[PASSAGE TO READ]
=== Begin Enclosure ===

# Best Knot for Fluorocarbon



## The Saint (Apr 13, 2009)

ive been using trilene and i'm having trouble with hook sets. When i set the hook some times the hook just comes off and the line isnt breaking. I ues a Palomar knot for the trilene is there a better knot to use .


----------



## Erterbass (Jul 4, 2005)

I've used the Palomar knot in the past and have had good success with it. This year I've started using the Eugene Bend Knot and it has never slipped. There have been times when I've tied it and the line broke above the knot when I've tested it by yanking on the line - but that is a function of not wetting the line before I cinch down the knot.

The Eugene Bend was recommended by Gary Klein in the March issue of Bassmaster Magazine.

Here's a link to the Eugene Bend.


Bob


----------



## JoJo (Oct 10, 2006)

Strange that a Palomar knot would slip, break, maybe if it was not lubricated well before tightening.
If you are sure you are tying it correctly; lubricating and pulling both the tag end and the main line to tighten knot, look at your hooks, specifically at the eye of the hook. It may not be completely closed and the line may get caught in the small opening. If this is the case, when you set the hook, you may only bring back a knotted line.

I use 2 knots with fluoro, the palomar and the eugene knot.

I am no expert but have had good luck with both. I now use the eugene knot for most fluoro applications and I primarily bass fish.

Link to eugene knot:
http://www.flyfisherman.com/skills/lkknots/index15.html

Hope this helps,
jj


----------



## rsm555600 (Aug 23, 2009)

I have always tied a cinch (sp?) knot - is this palomar knot better? i just watch a video online and it looks pretty quick and easy. i have 10lb braided spider wire on my rod.


----------



## dmills4124 (Apr 9, 2008)

Here are two knots on video to learn that will not fail you. One is the "fishing fool knot" and the other is the "palomar knot". With these two knots tied correctly you should not loose any more hooks. Good luck. 
See you on the water.
don m
www.fishingclub.com/ExtraContent/ExtraContentDetail.aspx?id=148176


----------



## MadMac (May 2, 2005)

=== End Enclosure ===

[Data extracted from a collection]
=== Begin Enclosure ===

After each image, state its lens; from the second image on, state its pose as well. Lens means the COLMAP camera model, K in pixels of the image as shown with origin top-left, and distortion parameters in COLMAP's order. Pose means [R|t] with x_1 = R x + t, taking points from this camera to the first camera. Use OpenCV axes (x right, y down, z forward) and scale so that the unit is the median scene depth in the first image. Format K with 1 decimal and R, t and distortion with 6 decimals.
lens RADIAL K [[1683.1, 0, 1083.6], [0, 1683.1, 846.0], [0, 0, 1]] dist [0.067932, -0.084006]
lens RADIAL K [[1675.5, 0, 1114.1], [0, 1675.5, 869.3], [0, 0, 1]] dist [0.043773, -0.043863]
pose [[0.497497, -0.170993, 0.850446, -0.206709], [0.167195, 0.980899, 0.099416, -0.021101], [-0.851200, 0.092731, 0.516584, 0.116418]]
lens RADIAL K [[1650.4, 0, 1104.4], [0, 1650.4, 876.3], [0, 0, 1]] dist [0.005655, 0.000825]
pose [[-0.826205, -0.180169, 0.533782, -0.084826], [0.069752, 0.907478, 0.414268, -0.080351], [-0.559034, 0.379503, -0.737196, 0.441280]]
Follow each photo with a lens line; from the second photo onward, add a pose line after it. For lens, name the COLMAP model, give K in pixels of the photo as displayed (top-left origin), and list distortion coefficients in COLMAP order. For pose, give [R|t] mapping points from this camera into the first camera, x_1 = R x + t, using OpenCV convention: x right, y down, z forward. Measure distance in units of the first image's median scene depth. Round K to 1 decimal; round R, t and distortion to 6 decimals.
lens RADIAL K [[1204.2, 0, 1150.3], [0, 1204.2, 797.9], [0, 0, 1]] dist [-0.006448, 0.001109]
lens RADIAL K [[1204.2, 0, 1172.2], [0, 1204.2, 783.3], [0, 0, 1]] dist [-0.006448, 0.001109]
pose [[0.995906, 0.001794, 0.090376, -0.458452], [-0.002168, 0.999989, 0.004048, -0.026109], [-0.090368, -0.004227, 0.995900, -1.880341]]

=== End Enclosure ===

[WHAT THIS EXERCISE ASKS]
1. Please answer these from the fluorocarbon knot thread above the entries:
(a) Who recommended the Eugene Bend, and where?
(b) Which two knots does JoJo use with fluoro?
(c) What line does rsm555600 have on the rod?
2. Return the part of the fluorocarbon knot thread starting at "## rsm555600 (Aug" and ending at "hooks. Good luck.".

[SOLUTIONS TO THE EXERCISE]
1.
(a) Gary Klein, in the March issue of Bassmaster Magazine.
(b) The palomar and the eugene knot.
(c) 10lb braided spider wire.

2.
## rsm555600 (Aug 23, 2009)

I have always tied a cinch (sp?) knot - is this palomar knot better? i just watch a video online and it looks pretty quick and easy. i have 10lb braided spider wire on my rod.


----------



## dmills4124 (Apr 9, 2008)

Here are two knots on video to learn that will not fail you. One is the "fishing fool knot" and the other is the "palomar knot". With these two knots tied correctly you should not loose any more hooks. Good luck.